Tríptico de dos partes desiguales


Hace meses que abro las cosas a patadas. Del modo menos literal, claramente. A la fuerza se crean  estos espacios cómodos por un rato, entonces parece que por fin llegó la paz. Ese calorcito en la panza que dice que acá la cosa va a funcionar. Hasta que involuntariamente llega la otra patada, la que  rompe con este orden desestablecido.  Quisiera abrir así, a las patadas, este camino que no podemos caminar juntos. Pero no puedo y te pido perdón. Porque sería justo que te arrastre al lado mío, que te obligue a caminar mis pasos, porque sería lo mejor para vos, lo sé. Pero también sé que soy cobarde, siempre lo fui, y no tengo valor para explicarte que estás equivocada otra vez. Que no vas a poder sola. Que te vas a arrepentir. Que te va a doler.
Entonces es cuando no quiero dejar de apretarte contra el piso. Y sentir tus latidos que suenan fuertes contra mis manos hace que quiera que todo pase más rápido. Y aprieto más fuerte. Y sé que esta última mirada que me estás regalando, desesperada y ahogada, se me va a pegar en la memoria. Se aflojan tus manos y parecen la paz. Se relaja tu cuerpo y el mío se desploma también. Lloro porque me ves sin mirarme. Porque no vas a sufrir más.
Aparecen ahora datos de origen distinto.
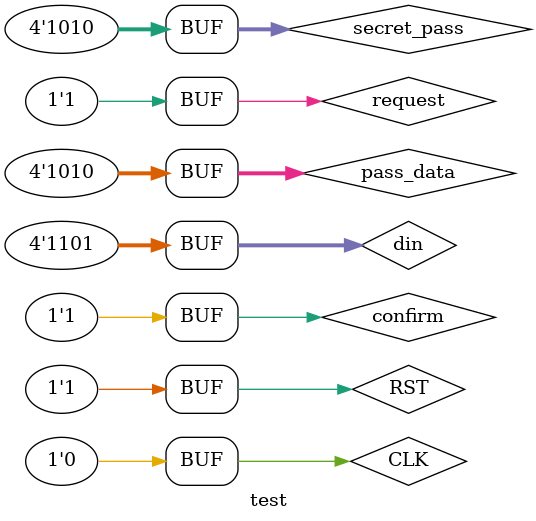
<source format=v>
`timescale 1ns / 1ps


module test;

	// Inputs
	reg [3:0] secret_pass;
	reg request;
	reg [3:0] din;
	reg RST;
	reg CLK;
	reg confirm;
	reg [3:0] pass_data;

	// Outputs
	wire en_left;
	wire en_right;
	wire [3:0] dout;

	// Instantiate the Unit Under Test (UUT)
	fsm uut (
		.secret_pass(secret_pass), 
		.request(request), 
		.din(din), 
		.RST(RST), 
		.CLK(CLK), 
		.confirm(confirm), 
		.pass_data(pass_data), 
		.en_left(en_left), 
		.en_right(en_right), 
		.dout(dout)
	);

	
	initial begin
		// Initialize Inputs
		secret_pass = 4'b1010;
		request = 1'b0;
		RST = 1'b0;
		
		
		#30
		RST = 1'b1;
		request = 1'b1;

		#30
		//S1
		request = 1'b1;
		confirm = 1'b1;
		pass_data = 4'b1010;
		
		#30
		//S2
		request = 1'b1;
		confirm = 1'b1;
		din = 4'b1101;
		
		
	end
	initial
   begin
      CLK = 1'b0;
      repeat (30)
      #10 CLK = ~CLK;
   end
      
endmodule


</source>
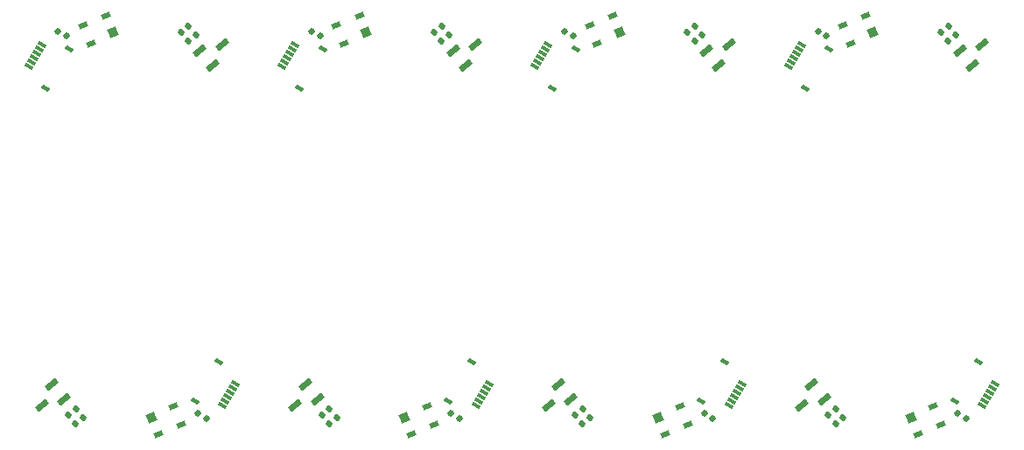
<source format=gbr>
%TF.GenerationSoftware,KiCad,Pcbnew,7.0.10*%
%TF.CreationDate,2024-11-13T11:37:08-08:00*%
%TF.ProjectId,ballBearingBoardPanelization241112,62616c6c-4265-4617-9269-6e67426f6172,rev?*%
%TF.SameCoordinates,Original*%
%TF.FileFunction,Paste,Top*%
%TF.FilePolarity,Positive*%
%FSLAX46Y46*%
G04 Gerber Fmt 4.6, Leading zero omitted, Abs format (unit mm)*
G04 Created by KiCad (PCBNEW 7.0.10) date 2024-11-13 11:37:08*
%MOMM*%
%LPD*%
G01*
G04 APERTURE LIST*
G04 Aperture macros list*
%AMRoundRect*
0 Rectangle with rounded corners*
0 $1 Rounding radius*
0 $2 $3 $4 $5 $6 $7 $8 $9 X,Y pos of 4 corners*
0 Add a 4 corners polygon primitive as box body*
4,1,4,$2,$3,$4,$5,$6,$7,$8,$9,$2,$3,0*
0 Add four circle primitives for the rounded corners*
1,1,$1+$1,$2,$3*
1,1,$1+$1,$4,$5*
1,1,$1+$1,$6,$7*
1,1,$1+$1,$8,$9*
0 Add four rect primitives between the rounded corners*
20,1,$1+$1,$2,$3,$4,$5,0*
20,1,$1+$1,$4,$5,$6,$7,0*
20,1,$1+$1,$6,$7,$8,$9,0*
20,1,$1+$1,$8,$9,$2,$3,0*%
%AMRotRect*
0 Rectangle, with rotation*
0 The origin of the aperture is its center*
0 $1 length*
0 $2 width*
0 $3 Rotation angle, in degrees counterclockwise*
0 Add horizontal line*
21,1,$1,$2,0,0,$3*%
G04 Aperture macros list end*
%ADD10RoundRect,0.030000X-0.257898X0.291185X-0.379707X0.084394X0.257898X-0.291185X0.379707X-0.084394X0*%
%ADD11RoundRect,0.040000X-0.228980X0.320574X-0.391393X0.044853X0.228980X-0.320574X0.391393X-0.044853X0*%
%ADD12RotRect,0.584200X1.320800X129.500000*%
%ADD13RoundRect,0.140000X0.000106X-0.220227X0.216161X-0.042125X-0.000106X0.220227X-0.216161X0.042125X0*%
%ADD14RotRect,0.584200X1.320800X309.500000*%
%ADD15RotRect,0.889000X0.863600X292.500000*%
%ADD16RotRect,0.508000X0.863600X292.500000*%
%ADD17RoundRect,0.140000X-0.000106X0.220227X-0.216161X0.042125X0.000106X-0.220227X0.216161X-0.042125X0*%
%ADD18RoundRect,0.030000X0.257898X-0.291185X0.379707X-0.084394X-0.257898X0.291185X-0.379707X0.084394X0*%
%ADD19RoundRect,0.040000X0.228980X-0.320574X0.391393X-0.044853X-0.228980X0.320574X-0.391393X0.044853X0*%
%ADD20RoundRect,0.140000X0.206910X0.075422X-0.034347X0.217532X-0.206910X-0.075422X0.034347X-0.217532X0*%
%ADD21RoundRect,0.140000X-0.206910X-0.075422X0.034347X-0.217532X0.206910X0.075422X-0.034347X0.217532X0*%
%ADD22RotRect,0.889000X0.863600X112.500000*%
%ADD23RotRect,0.508000X0.863600X112.500000*%
G04 APERTURE END LIST*
D10*
%TO.C,FPC1*%
X-9521890Y26050097D03*
X-9268121Y26480911D03*
X-9014352Y26911726D03*
X-8760583Y27342540D03*
X-8506814Y27773355D03*
X-8253044Y28204169D03*
D11*
X-7866740Y23914546D03*
X-5582817Y27791877D03*
%TD*%
D12*
%TO.C,U4*%
X-6068103Y-6189200D03*
X-7276653Y-4723111D03*
X-8240320Y-6748666D03*
%TD*%
%TO.C,U8*%
X18431897Y-6189200D03*
X17223347Y-4723111D03*
X16259680Y-6748666D03*
%TD*%
D13*
%TO.C,C17*%
X43336025Y-7740647D03*
X44076785Y-7130011D03*
%TD*%
D14*
%TO.C,U6*%
X31551962Y27590113D03*
X32760512Y26124024D03*
X33724179Y28149579D03*
%TD*%
D13*
%TO.C,C23*%
X67836025Y-7740647D03*
X68576785Y-7130011D03*
%TD*%
D15*
%TO.C,U15*%
X75862476Y-7986003D03*
D16*
X76516673Y-9565375D03*
X78731767Y-8647855D03*
X78004667Y-6892482D03*
%TD*%
D17*
%TO.C,C3*%
X5952900Y29963617D03*
X5212140Y29352981D03*
%TD*%
D18*
%TO.C,FPC8*%
X84005749Y-4649185D03*
X83751980Y-5079999D03*
X83498211Y-5510814D03*
X83244442Y-5941628D03*
X82990673Y-6372443D03*
X82736903Y-6803257D03*
D19*
X82350599Y-2513634D03*
X80066676Y-6390965D03*
%TD*%
D20*
%TO.C,C24*%
X81151635Y-8074121D03*
X80324471Y-7586885D03*
%TD*%
%TO.C,C6*%
X7651635Y-8074121D03*
X6824471Y-7586885D03*
%TD*%
D13*
%TO.C,C10*%
X19530961Y-8562703D03*
X20271721Y-7952067D03*
%TD*%
D20*
%TO.C,C12*%
X32151635Y-8074121D03*
X31324471Y-7586885D03*
%TD*%
D15*
%TO.C,U3*%
X2362476Y-7986003D03*
D16*
X3016673Y-9565375D03*
X5231767Y-8647855D03*
X4504667Y-6892482D03*
%TD*%
D14*
%TO.C,U2*%
X7051962Y27590113D03*
X8260512Y26124024D03*
X9224179Y28149579D03*
%TD*%
%TO.C,U10*%
X56051962Y27590113D03*
X57260512Y26124024D03*
X58224179Y28149579D03*
%TD*%
D17*
%TO.C,C14*%
X55647835Y29141559D03*
X54907075Y28530923D03*
%TD*%
D18*
%TO.C,FPC2*%
X10505749Y-4649185D03*
X10251980Y-5079999D03*
X9998211Y-5510814D03*
X9744442Y-5941628D03*
X9490673Y-6372443D03*
X9236903Y-6803257D03*
D19*
X8850599Y-2513634D03*
X6566676Y-6390965D03*
%TD*%
D21*
%TO.C,C7*%
X17832225Y29475032D03*
X18659389Y28987796D03*
%TD*%
D13*
%TO.C,C4*%
X-4969039Y-8562703D03*
X-4228279Y-7952067D03*
%TD*%
D10*
%TO.C,FPC7*%
X63978110Y26050097D03*
X64231879Y26480911D03*
X64485648Y26911726D03*
X64739417Y27342540D03*
X64993186Y27773355D03*
X65246956Y28204169D03*
D11*
X65633260Y23914546D03*
X67917183Y27791877D03*
%TD*%
D10*
%TO.C,FPC3*%
X14978110Y26050097D03*
X15231879Y26480911D03*
X15485648Y26911726D03*
X15739417Y27342540D03*
X15993186Y27773355D03*
X16246956Y28204169D03*
D11*
X16633260Y23914546D03*
X18917183Y27791877D03*
%TD*%
D17*
%TO.C,C9*%
X30452900Y29963617D03*
X29712140Y29352981D03*
%TD*%
D18*
%TO.C,FPC4*%
X35005749Y-4649185D03*
X34751980Y-5079999D03*
X34498211Y-5510814D03*
X34244442Y-5941628D03*
X33990673Y-6372443D03*
X33736903Y-6803257D03*
D19*
X33350599Y-2513634D03*
X31066676Y-6390965D03*
%TD*%
D22*
%TO.C,U1*%
X-1378616Y29386915D03*
D23*
X-2032813Y30966287D03*
X-4247907Y30048767D03*
X-3520807Y28293394D03*
%TD*%
D21*
%TO.C,C1*%
X-6667775Y29475032D03*
X-5840611Y28987796D03*
%TD*%
D17*
%TO.C,C21*%
X79452900Y29963617D03*
X78712140Y29352981D03*
%TD*%
D22*
%TO.C,U13*%
X72121384Y29386915D03*
D23*
X71467187Y30966287D03*
X69252093Y30048767D03*
X69979193Y28293394D03*
%TD*%
D17*
%TO.C,C20*%
X80147835Y29141559D03*
X79407075Y28530923D03*
%TD*%
D15*
%TO.C,U7*%
X26862476Y-7986003D03*
D16*
X27516673Y-9565375D03*
X29731767Y-8647855D03*
X29004667Y-6892482D03*
%TD*%
D21*
%TO.C,C19*%
X66832225Y29475032D03*
X67659389Y28987796D03*
%TD*%
D14*
%TO.C,U14*%
X80551962Y27590113D03*
X81760512Y26124024D03*
X82724179Y28149579D03*
%TD*%
D10*
%TO.C,FPC5*%
X39478110Y26050097D03*
X39731879Y26480911D03*
X39985648Y26911726D03*
X40239417Y27342540D03*
X40493186Y27773355D03*
X40746956Y28204169D03*
D11*
X41133260Y23914546D03*
X43417183Y27791877D03*
%TD*%
D21*
%TO.C,C13*%
X42332225Y29475032D03*
X43159389Y28987796D03*
%TD*%
D22*
%TO.C,U9*%
X47621384Y29386915D03*
D23*
X46967187Y30966287D03*
X44752093Y30048767D03*
X45479193Y28293394D03*
%TD*%
D12*
%TO.C,U16*%
X67431897Y-6189200D03*
X66223347Y-4723111D03*
X65259680Y-6748666D03*
%TD*%
%TO.C,U12*%
X42931897Y-6189200D03*
X41723347Y-4723111D03*
X40759680Y-6748666D03*
%TD*%
D13*
%TO.C,C5*%
X-5663975Y-7740647D03*
X-4923215Y-7130011D03*
%TD*%
%TO.C,C22*%
X68530961Y-8562703D03*
X69271721Y-7952067D03*
%TD*%
%TO.C,C16*%
X44030961Y-8562703D03*
X44771721Y-7952067D03*
%TD*%
D22*
%TO.C,U5*%
X23121384Y29386915D03*
D23*
X22467187Y30966287D03*
X20252093Y30048767D03*
X20979193Y28293394D03*
%TD*%
D17*
%TO.C,C2*%
X6647835Y29141559D03*
X5907075Y28530923D03*
%TD*%
D13*
%TO.C,C11*%
X18836025Y-7740647D03*
X19576785Y-7130011D03*
%TD*%
D17*
%TO.C,C15*%
X54952900Y29963617D03*
X54212140Y29352981D03*
%TD*%
%TO.C,C8*%
X31147835Y29141559D03*
X30407075Y28530923D03*
%TD*%
D18*
%TO.C,FPC6*%
X59505749Y-4649185D03*
X59251980Y-5079999D03*
X58998211Y-5510814D03*
X58744442Y-5941628D03*
X58490673Y-6372443D03*
X58236903Y-6803257D03*
D19*
X57850599Y-2513634D03*
X55566676Y-6390965D03*
%TD*%
D15*
%TO.C,U11*%
X51362476Y-7986003D03*
D16*
X52016673Y-9565375D03*
X54231767Y-8647855D03*
X53504667Y-6892482D03*
%TD*%
D20*
%TO.C,C18*%
X56651635Y-8074121D03*
X55824471Y-7586885D03*
%TD*%
M02*

</source>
Clara había vuelto del trabajo un poco más temprano esa tarde. Tenía que buscar el último bolso con ropa que quedaba en la casa. Después de meses de insomnio y de espiar por la ventana cada vez que escuchaba algún ruido raro afuera o que alguien la llamaba, había decidido volver a vivir con sus padres hasta que él estuviera preso o lejos.
La vecina le había contado que lo había visto sentado frente a la puerta un par de veces. Clara no terminaba de descifrar si la vieja se lo decía en serio o si disfrutaba viendo cómo se le desfiguraba la cara de miedo cada vez que alguien lo nombraba.
Cuando entró a la casa esa tarde,  pensó en la cara de boluda que debía poner cuando se asustaba.  Esa cara debo tener ahora, se dijo cuando lo vio sentado en el piso al lado del bolso. Clara no podía hablar, lo escuchaba mientras él la arrinconaba y le contaba algo de un camino. Como un gesto desesperado la agarró de los brazos y la tiró contra el piso, y cada patada que le pegaba sonaba como un ruido apagado. De repente, Clara dejó de ser ella para convertirse en un número más de una estadística macabra.

La vecina escuchó los golpes y se asomó por la puerta que había quedado entreabierta. Pudo ver el cuerpo de Clara tirado y su mirada fija en el techo, apenas iluminada por la luz débil de la tarde que se apagaba. La vieja puso de cara de boluda y llamó a la policía.